[PASSAGE PROPOSÉ]:
──────
Encore faut-il bien entendu relever la tête de son smartphone, retirer les écouteurs de ses oreilles, lever le nez pour regarder et humer... : être ouvert donc à la découverte, faire preuve de curiosité, lâcher prise tout en mobilisant son attention pour gouter tout ce que la ville propose au passant.

Mais de quoi une ville parle-t-elle ?

Sur quoi son discours porte-t-il ? Dans quelles directions la ville peut-elle entrainer notre « lecture » et notre réflexion ? Son discours est fondamentalement pluridisciplinaire : potentiellement, la ville aborde les domaines suivants (qui sont par ailleurs répertoriés par le Pacte pour un enseignement d'excellence en tant que domaines d'enseignement du futur tronc commun2) :

  1. le domaine de la langue : français, langues modernes, langues anciennes,
  2. l'expression artistique,
  3. les mathématiques, les sciences, la géographie physique, les compétences manuelles,techniques et technologiques,
  4. les sciences humaines : histoire, géographie humaine, sciences économiques et sociales, philosophie, citoyenneté,
  5. les activités physiques, le bien-être et la santé,
  6. la créativité, l'engagement et l'esprit d'entreprendre,
  7. apprendre à apprendre et à poser des choix.3

Quelques exemples pour illustrer ce propos. Les photos ont été prises cet automne, lors d'une promenade dans le quartier Hors-Château de Liège. Chaque lieu ou document est mis en relation (sans viser l'exhaustivité) avec le(s) domaine(s) et la/les discipline(s) potentiellement concerné(s) :

A.

Enseigne sur une façade de la rue HorsChâteau

(1) Langue : Français (évolutions de l'orthographe)
(4) Sciences humaines : Histoire (les corporations, les nombreux métiers dans la rue Hors-Château)

B.

Nom d'un restaurant

(1) Langue : Français / wallon / linguistique (dialecte-langue) / prononciation 

C.

Affiche dans une vitrine

(3) Sciences : Physique (énergie atomique)
──────
[EXTRAIT DE DONNÉES]:

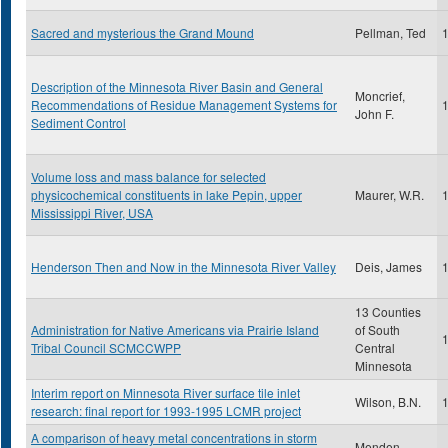
Sacred and mysterious the Grand Mound
Pellman, Ted
Description of the Minnesota River Basin and General
Moncrief,
Recommendations of Residue Management Systems for
John F.
Sediment Control
Volume loss and mass balance for selected
physicochemical constituents in lake Pepin, upper
Maurer, W.R.
Mississippi River, USA
Henderson Then and Now in the Minnesota River Valley
Deis, James
13 Counties
Administration for Native Americans via Prairie Island
of South
Tribal Council SCMCCWPP
Central
Minnesota
Interim report on Minnesota River surface tile inlet
Wilson, B.N.
research: final report for 1993-1995 LCMR project
A comparison of heavy metal concentrations in storm
Menden,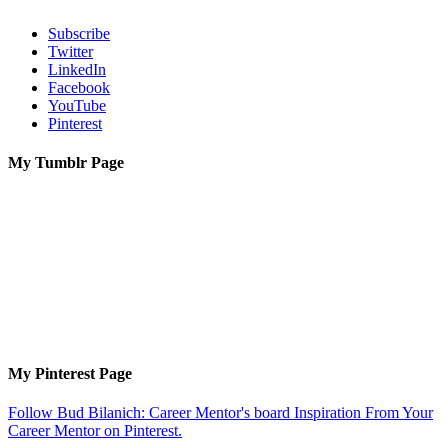
Subscribe
Twitter
LinkedIn
Facebook
YouTube
Pinterest
My Tumblr Page
My Pinterest Page
Follow Bud Bilanich: Career Mentor's board Inspiration From Your
Career Mentor on Pinterest.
──────
[LISTE DES ACTIVITÉS]:
• A. D'après le passage sur la ville, dans quel quartier de Liège les photos ont-elles été prises ?
• B. Rédigez la suite du passage sur la ville, en reprenant après sa dernière ligne.

[RÉPONSES CI-DESSOUS]:
• A. Dans le quartier Hors-Château, lors d'une promenade cet automne.

• B.
(4) Citoyenneté : (manifestation, démocratie)
(5) Santé : (effets des radiations)
(6) Engagement : (participation à une action citoyenne)
(7) Apprendre à poser des choix : (en faveur ou défaveur de l'énergie atomique

D.

Nom d'un magasin de tabac et produits orientaux

(4) Sciences humaines : sciences sociales, géographie humaine, histoire (de l'immigration), citoyenneté (en lien avec le caractère multiculturel du quartier, reflété notamment par le nom de nombreux commerces : Sarajevo, Épicerie polonaise, Rue de Maroseyka, Chez Hadja, Jana Viajes, Lycamobile, Moneygram, Chez Mousse, Pâtisserie Ali...)

E.

Fonts baptismaux de SaintBarthélemy

(1) Langues : Latin
(2) Expression artistique : esthétique (à comparer par exemple avec celle du bas-relief (baroque) de la fontaine StJean-Baptiste de la rue Hors-Château)
(3) Compétences manuelles, techniques et technologiques : orfèvrerie, alliage, cire perdue
(4) Philosophie / Religion : lecture des textes bibliques à la base des 5 représentations présentes sur les fonts baptismaux

F.

Texte affiché dans une vitrine, au fond de l'impasse de l'Ange

(1) Français : témoignage autobiographique
(4) Citoyenneté : vécu des migrants

G.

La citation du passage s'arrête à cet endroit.